*Directive:* Name every company that the article on scams below gives as one that phishing emails and web pages resemble.

*Selected extract:*
+++++

Scams often offer promises too good to be true

Lady Lake Police Chief Chris McKinstry

As the Chief of Police for the Town of Lady Lake I am often asked, “What can I do to stop folks from becoming a victim of a scam?” I can tell you the most important thing we all can do is pass the following information along to our friends, family and co-workers so they are aware of these common scams and prevent them from becoming a potential target.


The most widespread internet and email scam today is the modern day “sting” con game. “Phishing” is where digital thieves lure you into divulging your password info through convincing emails and web pages. These phishing emails and web pages resemble legitimate credit authorities like Citibank, eBay, or PayPal. They frighten or entice you into visiting a phony web page and entering your ID and password. Commonly, the guise is an urgent need to “confirm your identity.” They will even offer you a story of how your account has been attacked by hackers to lure you into entering your confidential information.

The email message will require you to click on a link. But instead of leading you to the real login https: site, the link will secretly redirect you to a fake website. You then innocently enter your ID and password. This information is intercepted by the scammers, who later access your account and fleece you for your hard earned money.

This phishing con, like all cons, depends on people believing the legitimacy of their emails and web pages. Because it was born out of hacking techniques, “fishing” is stylistically spelled “phishing” by hackers.

Tip: the beginning of the link address should have https://. Phishing fakes will just have http:// (no “s”). If still in doubt, make a phone call to the financial institution to verify if the email is legit. In the meantime, if an email seems suspicious to you, do not trust it. Being skeptical could save you hundreds, if not thousands, of lost dollars.

The Nigerian Scam, a/k/a 419

Most of you, like me, have received an email from a member of a Nigerian family with wealth. It is a desperate cry for help in getting a very large sum of money out of the country. A common variation is a woman in Africa who claimed that her husband had died and that she wanted to leave millions of dollars of his estate to a good church.

In every variation, the scammer is promising obscenely large payments for small unskilled tasks. This scam, like most scams, is too good to be true. Yet people still fall for this money transfer con game.

They will use your emotions and willingness to help against you. They will promise you a large cut of their business or family fortune. All you are asked to do is cover the endless “legal” and other “fees” that must be paid to the people that can release the scammer’s money.

The more you are willing to pay, the more they will try to suck out of your wallet. You will never see any of the promised money because there isn’t any. And the worst thing is, this scam is not even new; its variant dates back to 1920s when it was known as ‘The Spanish Prisoner’ con.

Lottery Scam

Most of us dream of hitting it big, quitting our jobs and retiring while still young enough to enjoy the fine things in life. Chances are you will receive at least one intriguing email from someone saying that you did indeed win a huge amount of money. The visions of a dream home, fabulous vacation, or other expensive goodies you could now afford with ease, could make you forget that you have never ever entered this lottery in the first place.

This scam will usually come in the form of a conventional email message. It will inform you that you won millions of dollars and congratulate you repeatedly. The catch: before you can collect your “winnings”, you must pay the “processing” fee of several thousands of dollars.

+++++

*Provided material:*
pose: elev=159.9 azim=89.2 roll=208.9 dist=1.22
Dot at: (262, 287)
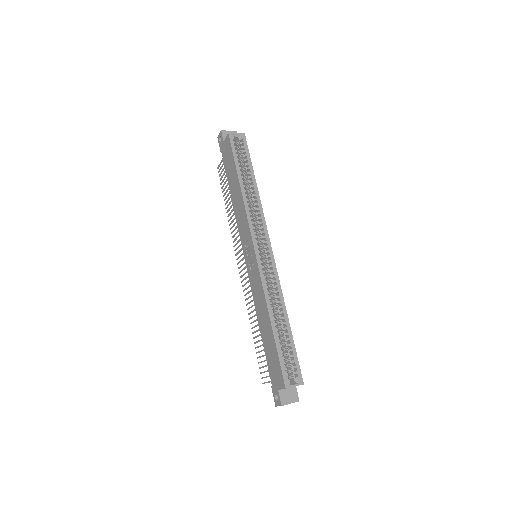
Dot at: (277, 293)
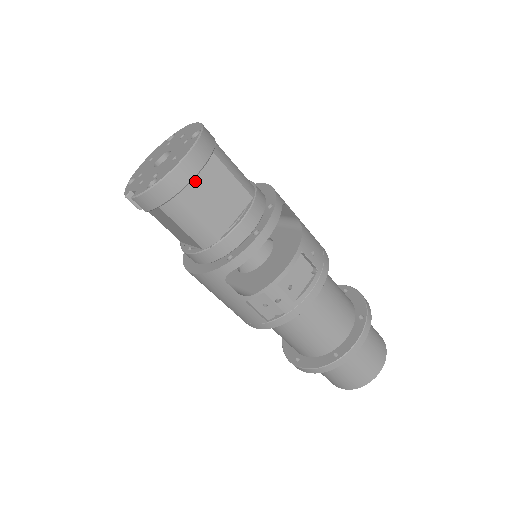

+++++

*Final answer:* Citibank, eBay, PayPal